Publicado 16 de Novembro de 2015 - 5h30

Muitas vezes o jogo político pode ser comparado a um complexo tabuleiro de xadrez, onde cada movimento é cuidadosamente planejado com vista a um resultado que está muitas jogadas à frente. Em tempos de convulsão, cada fato ou declaração assume uma importância maior para o entendimento do contexto, convencionado que a cada curto período mudam as condições, e as situações políticas assumem configurações diferentes, exigindo novos lances.

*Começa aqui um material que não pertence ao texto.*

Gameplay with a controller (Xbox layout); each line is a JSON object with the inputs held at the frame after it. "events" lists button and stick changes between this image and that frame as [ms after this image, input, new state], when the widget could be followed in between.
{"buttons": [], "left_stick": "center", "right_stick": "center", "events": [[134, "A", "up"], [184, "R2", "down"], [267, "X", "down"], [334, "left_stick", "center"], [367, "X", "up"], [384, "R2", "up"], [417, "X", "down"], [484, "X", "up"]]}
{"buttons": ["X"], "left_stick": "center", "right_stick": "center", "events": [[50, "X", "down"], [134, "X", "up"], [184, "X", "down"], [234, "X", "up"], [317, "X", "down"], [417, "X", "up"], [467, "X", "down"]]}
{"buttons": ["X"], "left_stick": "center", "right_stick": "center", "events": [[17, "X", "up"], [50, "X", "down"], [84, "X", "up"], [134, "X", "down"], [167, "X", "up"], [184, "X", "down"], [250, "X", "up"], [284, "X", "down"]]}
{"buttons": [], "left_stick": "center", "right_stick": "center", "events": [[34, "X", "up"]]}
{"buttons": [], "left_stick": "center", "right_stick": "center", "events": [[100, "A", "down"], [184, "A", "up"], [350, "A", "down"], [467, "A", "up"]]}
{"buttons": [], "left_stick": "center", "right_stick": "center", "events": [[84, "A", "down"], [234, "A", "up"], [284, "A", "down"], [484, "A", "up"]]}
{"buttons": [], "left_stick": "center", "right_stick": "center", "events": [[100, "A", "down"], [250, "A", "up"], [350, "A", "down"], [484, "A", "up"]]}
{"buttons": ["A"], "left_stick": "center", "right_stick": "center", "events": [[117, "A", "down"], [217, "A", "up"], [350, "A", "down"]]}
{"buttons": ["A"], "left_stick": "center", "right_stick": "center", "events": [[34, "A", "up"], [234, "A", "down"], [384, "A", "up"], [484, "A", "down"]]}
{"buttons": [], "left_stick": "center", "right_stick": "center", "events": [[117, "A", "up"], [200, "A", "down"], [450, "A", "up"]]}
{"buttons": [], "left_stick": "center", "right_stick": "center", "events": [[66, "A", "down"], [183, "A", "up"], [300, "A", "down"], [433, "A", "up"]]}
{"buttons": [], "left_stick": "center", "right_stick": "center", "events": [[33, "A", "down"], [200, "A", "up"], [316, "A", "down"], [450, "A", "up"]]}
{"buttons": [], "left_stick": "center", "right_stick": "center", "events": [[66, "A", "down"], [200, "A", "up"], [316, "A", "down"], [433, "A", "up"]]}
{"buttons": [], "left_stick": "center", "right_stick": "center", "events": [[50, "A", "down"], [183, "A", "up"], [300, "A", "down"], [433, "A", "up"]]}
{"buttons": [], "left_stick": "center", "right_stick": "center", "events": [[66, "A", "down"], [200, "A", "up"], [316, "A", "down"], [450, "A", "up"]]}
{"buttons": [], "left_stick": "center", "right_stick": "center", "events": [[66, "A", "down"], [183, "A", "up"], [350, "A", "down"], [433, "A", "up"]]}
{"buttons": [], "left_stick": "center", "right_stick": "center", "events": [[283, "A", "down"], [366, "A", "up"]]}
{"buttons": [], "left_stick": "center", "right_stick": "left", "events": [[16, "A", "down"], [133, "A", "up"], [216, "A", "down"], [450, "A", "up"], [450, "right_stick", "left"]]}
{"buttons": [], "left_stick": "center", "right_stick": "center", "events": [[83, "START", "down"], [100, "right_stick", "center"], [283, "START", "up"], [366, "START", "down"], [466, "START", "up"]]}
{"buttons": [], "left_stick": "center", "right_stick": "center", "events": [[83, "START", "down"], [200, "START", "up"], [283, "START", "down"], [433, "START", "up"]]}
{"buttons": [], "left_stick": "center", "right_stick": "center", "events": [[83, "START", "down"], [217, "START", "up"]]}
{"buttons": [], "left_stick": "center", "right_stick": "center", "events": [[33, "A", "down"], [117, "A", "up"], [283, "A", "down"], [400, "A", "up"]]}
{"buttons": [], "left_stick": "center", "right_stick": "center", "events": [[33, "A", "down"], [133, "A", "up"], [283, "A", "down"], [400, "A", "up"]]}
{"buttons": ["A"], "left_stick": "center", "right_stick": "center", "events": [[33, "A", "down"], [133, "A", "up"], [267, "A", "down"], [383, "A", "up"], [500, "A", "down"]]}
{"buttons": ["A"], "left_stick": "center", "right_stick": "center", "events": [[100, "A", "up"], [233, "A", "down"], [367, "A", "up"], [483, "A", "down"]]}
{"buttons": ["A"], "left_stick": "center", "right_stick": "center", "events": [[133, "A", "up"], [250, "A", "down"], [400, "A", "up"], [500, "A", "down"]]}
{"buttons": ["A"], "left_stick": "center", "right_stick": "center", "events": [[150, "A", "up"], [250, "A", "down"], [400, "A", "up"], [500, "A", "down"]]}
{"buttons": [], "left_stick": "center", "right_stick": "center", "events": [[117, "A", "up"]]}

A política brasileira vive um momento extremamente delicado de definições, que passam pela necessidade de reformas de base, essenciais no processo de moralização da vida pública, chegando à possibilidade de mudanças impostas por processos de cassação e impeachment das maiores figuras da República, Dilma Rousseff e os presidentes do Congresso. Por isso, é sempre grande a expectativa no início de cada semana, quando se avaliam as consequências dos passos dados e se programam os lances seguintes do jogo.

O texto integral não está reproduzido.